From the records below, transcribe exactly the lines that begin at the line with "M463,34L493,40L469,56L438,49Z" and end at the line with "<!-- street -->", both included.

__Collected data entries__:
###

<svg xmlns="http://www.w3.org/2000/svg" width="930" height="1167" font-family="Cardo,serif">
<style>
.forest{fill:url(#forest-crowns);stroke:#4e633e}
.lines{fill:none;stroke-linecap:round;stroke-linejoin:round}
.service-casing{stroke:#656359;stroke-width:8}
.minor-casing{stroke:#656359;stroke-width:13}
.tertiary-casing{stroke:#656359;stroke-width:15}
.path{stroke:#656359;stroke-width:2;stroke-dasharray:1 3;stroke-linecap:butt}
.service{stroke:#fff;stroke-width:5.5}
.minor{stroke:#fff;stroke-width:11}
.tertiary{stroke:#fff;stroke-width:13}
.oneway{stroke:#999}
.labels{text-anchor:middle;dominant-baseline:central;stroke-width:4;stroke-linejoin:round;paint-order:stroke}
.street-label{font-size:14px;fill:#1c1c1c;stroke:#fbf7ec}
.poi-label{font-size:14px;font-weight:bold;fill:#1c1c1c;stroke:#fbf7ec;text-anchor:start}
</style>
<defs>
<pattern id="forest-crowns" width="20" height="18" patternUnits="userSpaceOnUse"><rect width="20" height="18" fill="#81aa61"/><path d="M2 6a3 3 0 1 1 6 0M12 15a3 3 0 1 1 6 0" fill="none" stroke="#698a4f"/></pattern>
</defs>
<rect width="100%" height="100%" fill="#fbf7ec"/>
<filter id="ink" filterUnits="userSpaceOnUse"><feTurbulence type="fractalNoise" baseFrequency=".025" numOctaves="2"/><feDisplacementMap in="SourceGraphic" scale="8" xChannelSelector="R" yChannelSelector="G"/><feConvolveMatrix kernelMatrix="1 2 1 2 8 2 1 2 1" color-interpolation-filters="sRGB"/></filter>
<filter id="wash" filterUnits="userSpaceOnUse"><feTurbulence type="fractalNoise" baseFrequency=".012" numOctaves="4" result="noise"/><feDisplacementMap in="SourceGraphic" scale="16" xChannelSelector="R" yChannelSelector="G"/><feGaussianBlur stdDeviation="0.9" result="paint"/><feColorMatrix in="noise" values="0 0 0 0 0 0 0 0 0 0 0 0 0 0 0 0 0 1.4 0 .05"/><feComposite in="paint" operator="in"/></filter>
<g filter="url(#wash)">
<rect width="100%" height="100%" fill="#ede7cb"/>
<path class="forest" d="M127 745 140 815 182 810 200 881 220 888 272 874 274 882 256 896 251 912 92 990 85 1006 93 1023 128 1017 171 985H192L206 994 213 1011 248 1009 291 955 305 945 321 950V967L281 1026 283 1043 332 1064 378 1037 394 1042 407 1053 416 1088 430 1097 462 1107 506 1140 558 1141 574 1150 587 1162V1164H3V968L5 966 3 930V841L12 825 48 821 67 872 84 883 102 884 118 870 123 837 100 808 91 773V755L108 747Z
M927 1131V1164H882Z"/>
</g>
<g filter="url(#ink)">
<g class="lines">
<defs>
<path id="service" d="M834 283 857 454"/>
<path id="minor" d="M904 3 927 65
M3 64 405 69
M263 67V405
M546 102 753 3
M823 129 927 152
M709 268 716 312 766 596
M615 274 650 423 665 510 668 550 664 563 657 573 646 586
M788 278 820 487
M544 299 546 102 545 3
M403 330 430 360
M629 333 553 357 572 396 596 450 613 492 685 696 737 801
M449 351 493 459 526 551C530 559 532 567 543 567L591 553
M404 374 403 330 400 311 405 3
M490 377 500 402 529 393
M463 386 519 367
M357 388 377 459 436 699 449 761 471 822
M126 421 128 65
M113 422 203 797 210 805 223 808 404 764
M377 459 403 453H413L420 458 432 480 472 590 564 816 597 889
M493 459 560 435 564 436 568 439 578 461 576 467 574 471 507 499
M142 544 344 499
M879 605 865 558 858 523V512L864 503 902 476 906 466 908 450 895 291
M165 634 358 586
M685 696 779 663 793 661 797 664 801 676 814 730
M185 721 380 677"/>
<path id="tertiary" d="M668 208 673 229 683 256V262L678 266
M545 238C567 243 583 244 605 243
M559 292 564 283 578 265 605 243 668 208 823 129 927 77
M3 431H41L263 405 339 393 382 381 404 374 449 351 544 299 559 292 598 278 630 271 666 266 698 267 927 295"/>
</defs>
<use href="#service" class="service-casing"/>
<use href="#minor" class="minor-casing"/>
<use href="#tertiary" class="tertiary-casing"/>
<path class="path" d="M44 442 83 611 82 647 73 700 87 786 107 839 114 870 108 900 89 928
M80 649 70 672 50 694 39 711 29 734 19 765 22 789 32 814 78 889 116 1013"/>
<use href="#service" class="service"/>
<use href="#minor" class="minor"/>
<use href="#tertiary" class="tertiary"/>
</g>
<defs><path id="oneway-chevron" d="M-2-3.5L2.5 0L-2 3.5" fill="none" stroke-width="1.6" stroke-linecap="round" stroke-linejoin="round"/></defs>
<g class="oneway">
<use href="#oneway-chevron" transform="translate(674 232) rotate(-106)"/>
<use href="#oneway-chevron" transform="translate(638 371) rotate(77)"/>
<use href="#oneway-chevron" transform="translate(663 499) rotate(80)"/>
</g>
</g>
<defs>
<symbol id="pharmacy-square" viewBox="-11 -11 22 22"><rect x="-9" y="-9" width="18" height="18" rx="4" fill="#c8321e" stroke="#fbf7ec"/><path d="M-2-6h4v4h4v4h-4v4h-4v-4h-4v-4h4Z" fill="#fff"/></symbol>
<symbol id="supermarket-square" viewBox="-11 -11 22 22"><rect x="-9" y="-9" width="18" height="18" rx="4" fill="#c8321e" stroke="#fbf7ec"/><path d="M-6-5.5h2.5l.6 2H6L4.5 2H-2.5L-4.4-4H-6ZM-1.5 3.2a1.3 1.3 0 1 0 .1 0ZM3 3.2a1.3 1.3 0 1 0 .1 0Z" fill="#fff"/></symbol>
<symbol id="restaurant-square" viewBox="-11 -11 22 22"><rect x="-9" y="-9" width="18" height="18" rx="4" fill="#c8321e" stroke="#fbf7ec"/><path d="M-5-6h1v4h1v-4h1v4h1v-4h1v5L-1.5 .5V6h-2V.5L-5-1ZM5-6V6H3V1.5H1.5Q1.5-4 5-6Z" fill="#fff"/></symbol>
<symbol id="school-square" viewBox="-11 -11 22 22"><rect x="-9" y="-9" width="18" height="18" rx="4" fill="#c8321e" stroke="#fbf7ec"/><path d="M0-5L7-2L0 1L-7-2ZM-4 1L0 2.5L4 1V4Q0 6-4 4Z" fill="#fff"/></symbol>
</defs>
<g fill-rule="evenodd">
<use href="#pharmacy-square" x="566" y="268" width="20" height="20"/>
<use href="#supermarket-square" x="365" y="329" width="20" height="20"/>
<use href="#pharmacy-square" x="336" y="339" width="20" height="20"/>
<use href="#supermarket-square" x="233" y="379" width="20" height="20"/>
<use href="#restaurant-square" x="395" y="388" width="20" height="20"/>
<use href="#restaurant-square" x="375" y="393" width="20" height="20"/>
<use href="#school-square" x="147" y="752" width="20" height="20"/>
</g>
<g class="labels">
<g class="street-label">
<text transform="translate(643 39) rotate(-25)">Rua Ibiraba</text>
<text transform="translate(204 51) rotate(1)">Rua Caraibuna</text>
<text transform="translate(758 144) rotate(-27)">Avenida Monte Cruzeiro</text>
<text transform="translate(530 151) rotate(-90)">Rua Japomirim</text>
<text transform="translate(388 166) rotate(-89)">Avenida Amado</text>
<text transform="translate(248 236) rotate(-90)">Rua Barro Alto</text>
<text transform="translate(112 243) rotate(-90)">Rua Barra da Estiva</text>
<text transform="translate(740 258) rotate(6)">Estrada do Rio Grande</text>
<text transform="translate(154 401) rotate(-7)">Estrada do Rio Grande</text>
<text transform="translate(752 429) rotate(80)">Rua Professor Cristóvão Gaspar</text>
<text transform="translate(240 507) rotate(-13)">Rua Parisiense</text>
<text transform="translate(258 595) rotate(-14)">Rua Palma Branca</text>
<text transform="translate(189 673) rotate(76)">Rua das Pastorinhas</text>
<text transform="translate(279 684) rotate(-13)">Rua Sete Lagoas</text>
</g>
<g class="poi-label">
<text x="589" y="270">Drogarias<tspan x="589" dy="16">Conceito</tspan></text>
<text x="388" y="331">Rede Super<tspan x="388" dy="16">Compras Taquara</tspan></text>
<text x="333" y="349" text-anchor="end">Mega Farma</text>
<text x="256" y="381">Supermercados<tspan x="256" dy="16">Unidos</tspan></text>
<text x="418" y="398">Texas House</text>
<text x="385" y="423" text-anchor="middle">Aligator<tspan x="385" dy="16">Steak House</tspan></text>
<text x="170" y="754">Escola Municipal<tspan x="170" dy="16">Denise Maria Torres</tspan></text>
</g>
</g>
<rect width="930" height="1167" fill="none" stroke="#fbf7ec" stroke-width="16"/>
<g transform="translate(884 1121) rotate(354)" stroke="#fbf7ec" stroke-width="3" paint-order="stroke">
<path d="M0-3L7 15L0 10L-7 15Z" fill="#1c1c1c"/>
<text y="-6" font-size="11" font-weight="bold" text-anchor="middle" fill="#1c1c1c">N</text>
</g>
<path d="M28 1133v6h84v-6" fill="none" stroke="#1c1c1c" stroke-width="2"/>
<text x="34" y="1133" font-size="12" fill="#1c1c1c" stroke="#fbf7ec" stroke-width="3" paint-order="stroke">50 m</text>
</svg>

###

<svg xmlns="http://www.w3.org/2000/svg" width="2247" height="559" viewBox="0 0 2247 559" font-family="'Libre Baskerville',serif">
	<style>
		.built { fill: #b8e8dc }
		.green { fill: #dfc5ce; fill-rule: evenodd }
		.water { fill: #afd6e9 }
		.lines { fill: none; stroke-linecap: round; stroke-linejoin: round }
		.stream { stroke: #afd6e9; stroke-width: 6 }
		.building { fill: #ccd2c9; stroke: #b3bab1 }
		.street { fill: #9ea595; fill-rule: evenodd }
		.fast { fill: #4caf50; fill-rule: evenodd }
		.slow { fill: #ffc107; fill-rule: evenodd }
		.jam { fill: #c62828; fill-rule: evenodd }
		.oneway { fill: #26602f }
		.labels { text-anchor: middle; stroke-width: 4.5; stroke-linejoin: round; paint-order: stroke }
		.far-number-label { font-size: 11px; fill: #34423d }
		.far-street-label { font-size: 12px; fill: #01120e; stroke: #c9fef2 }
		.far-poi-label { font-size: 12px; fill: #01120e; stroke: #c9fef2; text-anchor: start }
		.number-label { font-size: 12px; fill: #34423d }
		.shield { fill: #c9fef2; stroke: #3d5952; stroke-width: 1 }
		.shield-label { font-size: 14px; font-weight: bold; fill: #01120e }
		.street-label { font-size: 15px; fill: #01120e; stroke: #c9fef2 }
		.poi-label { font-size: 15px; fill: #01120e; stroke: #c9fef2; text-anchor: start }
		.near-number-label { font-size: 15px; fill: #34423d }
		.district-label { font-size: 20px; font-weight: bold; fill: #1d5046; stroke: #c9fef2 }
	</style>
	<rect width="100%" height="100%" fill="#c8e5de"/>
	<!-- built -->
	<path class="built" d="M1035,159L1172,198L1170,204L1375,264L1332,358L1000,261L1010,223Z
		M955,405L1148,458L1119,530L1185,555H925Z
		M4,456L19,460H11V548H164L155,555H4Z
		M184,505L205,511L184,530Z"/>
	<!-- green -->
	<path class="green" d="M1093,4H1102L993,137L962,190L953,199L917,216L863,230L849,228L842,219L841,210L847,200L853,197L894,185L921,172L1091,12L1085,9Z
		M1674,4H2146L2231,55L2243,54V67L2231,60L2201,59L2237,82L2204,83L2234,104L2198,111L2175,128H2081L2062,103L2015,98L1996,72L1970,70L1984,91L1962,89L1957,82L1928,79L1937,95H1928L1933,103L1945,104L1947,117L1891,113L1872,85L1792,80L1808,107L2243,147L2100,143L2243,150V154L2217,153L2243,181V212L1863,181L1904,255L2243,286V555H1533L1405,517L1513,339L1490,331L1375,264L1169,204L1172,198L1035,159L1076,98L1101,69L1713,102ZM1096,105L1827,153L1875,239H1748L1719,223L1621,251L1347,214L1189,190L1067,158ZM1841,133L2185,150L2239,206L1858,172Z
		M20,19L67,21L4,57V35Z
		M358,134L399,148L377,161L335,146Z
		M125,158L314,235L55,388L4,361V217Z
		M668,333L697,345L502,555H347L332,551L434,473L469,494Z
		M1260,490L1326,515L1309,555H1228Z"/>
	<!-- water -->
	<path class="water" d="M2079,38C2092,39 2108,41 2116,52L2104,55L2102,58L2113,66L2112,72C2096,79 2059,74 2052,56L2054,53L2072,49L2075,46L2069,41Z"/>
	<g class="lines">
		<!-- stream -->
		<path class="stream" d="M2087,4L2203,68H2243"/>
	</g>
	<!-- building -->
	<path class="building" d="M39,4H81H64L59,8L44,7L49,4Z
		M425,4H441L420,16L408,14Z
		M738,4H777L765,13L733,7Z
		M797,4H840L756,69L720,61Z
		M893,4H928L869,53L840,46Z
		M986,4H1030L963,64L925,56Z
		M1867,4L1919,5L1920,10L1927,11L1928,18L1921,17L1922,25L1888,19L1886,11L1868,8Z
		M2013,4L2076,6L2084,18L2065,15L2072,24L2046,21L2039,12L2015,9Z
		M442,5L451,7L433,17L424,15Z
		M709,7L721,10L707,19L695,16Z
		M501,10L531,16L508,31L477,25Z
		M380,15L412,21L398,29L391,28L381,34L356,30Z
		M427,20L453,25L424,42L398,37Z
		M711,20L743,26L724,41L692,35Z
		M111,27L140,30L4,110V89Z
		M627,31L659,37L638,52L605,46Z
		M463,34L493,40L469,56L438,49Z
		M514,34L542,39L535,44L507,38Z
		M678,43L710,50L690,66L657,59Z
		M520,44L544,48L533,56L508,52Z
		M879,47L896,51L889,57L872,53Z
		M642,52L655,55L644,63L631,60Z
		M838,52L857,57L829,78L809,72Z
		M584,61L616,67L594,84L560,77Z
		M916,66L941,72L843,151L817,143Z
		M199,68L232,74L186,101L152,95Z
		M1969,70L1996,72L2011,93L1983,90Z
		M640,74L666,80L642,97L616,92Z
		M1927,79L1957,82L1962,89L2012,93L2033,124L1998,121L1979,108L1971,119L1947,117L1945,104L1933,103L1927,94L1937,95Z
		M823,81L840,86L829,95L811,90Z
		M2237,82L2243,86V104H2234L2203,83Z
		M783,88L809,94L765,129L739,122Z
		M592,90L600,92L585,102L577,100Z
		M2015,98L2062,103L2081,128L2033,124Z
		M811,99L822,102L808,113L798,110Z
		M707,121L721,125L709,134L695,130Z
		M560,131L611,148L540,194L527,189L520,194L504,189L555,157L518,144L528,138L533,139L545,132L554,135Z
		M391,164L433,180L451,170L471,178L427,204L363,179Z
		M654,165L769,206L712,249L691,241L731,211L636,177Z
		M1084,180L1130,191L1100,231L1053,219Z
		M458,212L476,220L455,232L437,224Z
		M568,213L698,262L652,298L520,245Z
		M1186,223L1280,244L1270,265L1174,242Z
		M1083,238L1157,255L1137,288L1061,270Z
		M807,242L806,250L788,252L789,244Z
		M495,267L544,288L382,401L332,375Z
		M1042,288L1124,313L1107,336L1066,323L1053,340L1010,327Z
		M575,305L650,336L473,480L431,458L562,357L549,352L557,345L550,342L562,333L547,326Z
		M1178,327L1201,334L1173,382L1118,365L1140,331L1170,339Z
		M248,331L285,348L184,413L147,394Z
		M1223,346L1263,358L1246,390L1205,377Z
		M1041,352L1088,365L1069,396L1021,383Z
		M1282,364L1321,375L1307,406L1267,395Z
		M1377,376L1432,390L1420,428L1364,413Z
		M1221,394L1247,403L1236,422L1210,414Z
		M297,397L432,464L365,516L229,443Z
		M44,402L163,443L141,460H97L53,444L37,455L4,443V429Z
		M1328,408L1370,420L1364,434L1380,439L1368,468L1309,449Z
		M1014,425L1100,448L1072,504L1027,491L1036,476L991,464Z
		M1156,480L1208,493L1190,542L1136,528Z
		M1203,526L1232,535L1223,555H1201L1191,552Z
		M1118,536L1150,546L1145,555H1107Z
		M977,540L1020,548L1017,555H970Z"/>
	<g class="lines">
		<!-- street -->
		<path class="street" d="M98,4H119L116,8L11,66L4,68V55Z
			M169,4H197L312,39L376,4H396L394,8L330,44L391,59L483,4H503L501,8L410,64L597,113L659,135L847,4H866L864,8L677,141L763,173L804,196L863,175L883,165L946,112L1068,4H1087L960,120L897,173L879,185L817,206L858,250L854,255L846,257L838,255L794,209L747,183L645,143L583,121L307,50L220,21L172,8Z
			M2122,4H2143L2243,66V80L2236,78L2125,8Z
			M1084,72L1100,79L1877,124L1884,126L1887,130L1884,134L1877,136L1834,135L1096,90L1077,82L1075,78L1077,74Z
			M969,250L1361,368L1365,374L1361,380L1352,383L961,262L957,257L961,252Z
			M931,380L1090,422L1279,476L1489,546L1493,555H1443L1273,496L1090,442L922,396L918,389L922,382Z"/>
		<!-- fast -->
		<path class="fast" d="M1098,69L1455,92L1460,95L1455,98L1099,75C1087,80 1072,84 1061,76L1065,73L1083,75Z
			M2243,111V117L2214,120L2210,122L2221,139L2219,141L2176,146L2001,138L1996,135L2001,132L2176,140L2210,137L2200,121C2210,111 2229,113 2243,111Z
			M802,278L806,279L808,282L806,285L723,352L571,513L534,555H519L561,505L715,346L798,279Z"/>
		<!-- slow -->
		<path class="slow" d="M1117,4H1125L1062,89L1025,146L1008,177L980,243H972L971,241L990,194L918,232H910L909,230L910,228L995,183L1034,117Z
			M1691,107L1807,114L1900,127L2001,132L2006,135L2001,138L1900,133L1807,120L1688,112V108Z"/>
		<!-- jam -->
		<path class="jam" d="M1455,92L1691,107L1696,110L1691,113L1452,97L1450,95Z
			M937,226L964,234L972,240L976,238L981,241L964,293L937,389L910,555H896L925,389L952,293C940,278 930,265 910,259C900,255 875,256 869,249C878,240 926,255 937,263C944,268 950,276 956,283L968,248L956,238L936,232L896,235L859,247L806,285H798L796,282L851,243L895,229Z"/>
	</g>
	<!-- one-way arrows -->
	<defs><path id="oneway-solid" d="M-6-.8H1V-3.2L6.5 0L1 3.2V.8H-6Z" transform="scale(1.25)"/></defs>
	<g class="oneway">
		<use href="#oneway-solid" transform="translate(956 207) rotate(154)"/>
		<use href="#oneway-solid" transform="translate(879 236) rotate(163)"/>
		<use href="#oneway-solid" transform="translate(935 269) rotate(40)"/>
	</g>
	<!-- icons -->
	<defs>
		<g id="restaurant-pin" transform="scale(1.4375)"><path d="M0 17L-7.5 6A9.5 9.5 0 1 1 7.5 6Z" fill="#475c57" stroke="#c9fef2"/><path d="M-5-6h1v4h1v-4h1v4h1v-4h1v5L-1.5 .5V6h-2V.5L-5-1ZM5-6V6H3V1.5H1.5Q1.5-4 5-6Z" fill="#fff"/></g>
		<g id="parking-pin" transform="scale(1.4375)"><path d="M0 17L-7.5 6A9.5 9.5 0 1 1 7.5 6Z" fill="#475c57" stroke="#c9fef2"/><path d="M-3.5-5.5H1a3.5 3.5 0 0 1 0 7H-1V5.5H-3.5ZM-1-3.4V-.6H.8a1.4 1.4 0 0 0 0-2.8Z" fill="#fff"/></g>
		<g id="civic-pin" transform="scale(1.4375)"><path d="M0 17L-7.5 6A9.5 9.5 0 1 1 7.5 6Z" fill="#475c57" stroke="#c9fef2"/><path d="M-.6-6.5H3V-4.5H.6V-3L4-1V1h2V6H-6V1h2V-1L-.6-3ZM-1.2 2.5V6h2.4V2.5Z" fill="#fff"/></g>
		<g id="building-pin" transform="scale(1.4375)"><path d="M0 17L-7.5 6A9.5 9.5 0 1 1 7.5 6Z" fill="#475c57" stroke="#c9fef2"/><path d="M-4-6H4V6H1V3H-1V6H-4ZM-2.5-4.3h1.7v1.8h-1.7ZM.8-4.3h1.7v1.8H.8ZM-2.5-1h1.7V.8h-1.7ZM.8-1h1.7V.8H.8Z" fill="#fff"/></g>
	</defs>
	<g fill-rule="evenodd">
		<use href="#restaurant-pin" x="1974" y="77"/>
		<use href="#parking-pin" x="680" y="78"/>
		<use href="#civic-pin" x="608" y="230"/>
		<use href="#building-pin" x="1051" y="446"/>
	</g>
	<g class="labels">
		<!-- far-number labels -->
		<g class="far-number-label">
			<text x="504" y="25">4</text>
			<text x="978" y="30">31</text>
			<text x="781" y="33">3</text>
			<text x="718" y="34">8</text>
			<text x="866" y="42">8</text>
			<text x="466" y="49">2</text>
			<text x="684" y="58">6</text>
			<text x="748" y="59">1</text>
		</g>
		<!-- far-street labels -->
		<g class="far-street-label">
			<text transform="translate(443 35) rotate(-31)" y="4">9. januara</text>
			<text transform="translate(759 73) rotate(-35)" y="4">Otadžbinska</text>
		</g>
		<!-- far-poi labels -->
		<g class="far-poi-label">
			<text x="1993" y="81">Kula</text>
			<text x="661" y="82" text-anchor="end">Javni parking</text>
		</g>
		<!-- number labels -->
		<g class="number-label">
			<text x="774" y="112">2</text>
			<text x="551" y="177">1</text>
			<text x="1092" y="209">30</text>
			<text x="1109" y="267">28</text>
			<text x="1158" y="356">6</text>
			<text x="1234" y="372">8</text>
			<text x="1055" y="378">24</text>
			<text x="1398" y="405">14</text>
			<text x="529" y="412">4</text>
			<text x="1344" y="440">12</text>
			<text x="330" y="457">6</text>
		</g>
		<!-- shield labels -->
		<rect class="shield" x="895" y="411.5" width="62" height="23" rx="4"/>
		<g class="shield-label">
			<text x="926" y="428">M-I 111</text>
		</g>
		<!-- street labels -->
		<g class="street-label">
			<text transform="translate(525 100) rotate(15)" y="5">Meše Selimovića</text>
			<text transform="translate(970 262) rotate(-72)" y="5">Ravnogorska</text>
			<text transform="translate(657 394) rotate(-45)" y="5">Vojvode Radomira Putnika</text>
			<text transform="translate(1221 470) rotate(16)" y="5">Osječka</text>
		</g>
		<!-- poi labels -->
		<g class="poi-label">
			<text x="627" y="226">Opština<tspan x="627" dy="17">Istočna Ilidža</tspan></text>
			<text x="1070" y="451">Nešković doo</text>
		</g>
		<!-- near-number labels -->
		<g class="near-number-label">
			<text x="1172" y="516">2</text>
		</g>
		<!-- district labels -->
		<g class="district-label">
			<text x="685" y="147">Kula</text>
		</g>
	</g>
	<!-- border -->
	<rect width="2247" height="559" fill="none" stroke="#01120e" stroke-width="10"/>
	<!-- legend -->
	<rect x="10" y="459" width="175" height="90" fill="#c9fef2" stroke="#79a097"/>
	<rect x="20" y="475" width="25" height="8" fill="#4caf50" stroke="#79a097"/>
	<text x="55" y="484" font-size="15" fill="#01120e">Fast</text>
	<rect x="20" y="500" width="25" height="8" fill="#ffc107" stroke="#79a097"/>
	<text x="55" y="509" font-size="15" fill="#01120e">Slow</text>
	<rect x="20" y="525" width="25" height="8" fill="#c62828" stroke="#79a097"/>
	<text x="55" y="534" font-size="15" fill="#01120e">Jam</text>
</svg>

###

__Task response__:
		M463,34L493,40L469,56L438,49Z
		M514,34L542,39L535,44L507,38Z
		M678,43L710,50L690,66L657,59Z
		M520,44L544,48L533,56L508,52Z
		M879,47L896,51L889,57L872,53Z
		M642,52L655,55L644,63L631,60Z
		M838,52L857,57L829,78L809,72Z
		M584,61L616,67L594,84L560,77Z
		M916,66L941,72L843,151L817,143Z
		M199,68L232,74L186,101L152,95Z
		M1969,70L1996,72L2011,93L1983,90Z
		M640,74L666,80L642,97L616,92Z
		M1927,79L1957,82L1962,89L2012,93L2033,124L1998,121L1979,108L1971,119L1947,117L1945,104L1933,103L1927,94L1937,95Z
		M823,81L840,86L829,95L811,90Z
		M2237,82L2243,86V104H2234L2203,83Z
		M783,88L809,94L765,129L739,122Z
		M592,90L600,92L585,102L577,100Z
		M2015,98L2062,103L2081,128L2033,124Z
		M811,99L822,102L808,113L798,110Z
		M707,121L721,125L709,134L695,130Z
		M560,131L611,148L540,194L527,189L520,194L504,189L555,157L518,144L528,138L533,139L545,132L554,135Z
		M391,164L433,180L451,170L471,178L427,204L363,179Z
		M654,165L769,206L712,249L691,241L731,211L636,177Z
		M1084,180L1130,191L1100,231L1053,219Z
		M458,212L476,220L455,232L437,224Z
		M568,213L698,262L652,298L520,245Z
		M1186,223L1280,244L1270,265L1174,242Z
		M1083,238L1157,255L1137,288L1061,270Z
		M807,242L806,250L788,252L789,244Z
		M495,267L544,288L382,401L332,375Z
		M1042,288L1124,313L1107,336L1066,323L1053,340L1010,327Z
		M575,305L650,336L473,480L431,458L562,357L549,352L557,345L550,342L562,333L547,326Z
		M1178,327L1201,334L1173,382L1118,365L1140,331L1170,339Z
		M248,331L285,348L184,413L147,394Z
		M1223,346L1263,358L1246,390L1205,377Z
		M1041,352L1088,365L1069,396L1021,383Z
		M1282,364L1321,375L1307,406L1267,395Z
		M1377,376L1432,390L1420,428L1364,413Z
		M1221,394L1247,403L1236,422L1210,414Z
		M297,397L432,464L365,516L229,443Z
		M44,402L163,443L141,460H97L53,444L37,455L4,443V429Z
		M1328,408L1370,420L1364,434L1380,439L1368,468L1309,449Z
		M1014,425L1100,448L1072,504L1027,491L1036,476L991,464Z
		M1156,480L1208,493L1190,542L1136,528Z
		M1203,526L1232,535L1223,555H1201L1191,552Z
		M1118,536L1150,546L1145,555H1107Z
		M977,540L1020,548L1017,555H970Z"/>
	<g class="lines">
		<!-- street -->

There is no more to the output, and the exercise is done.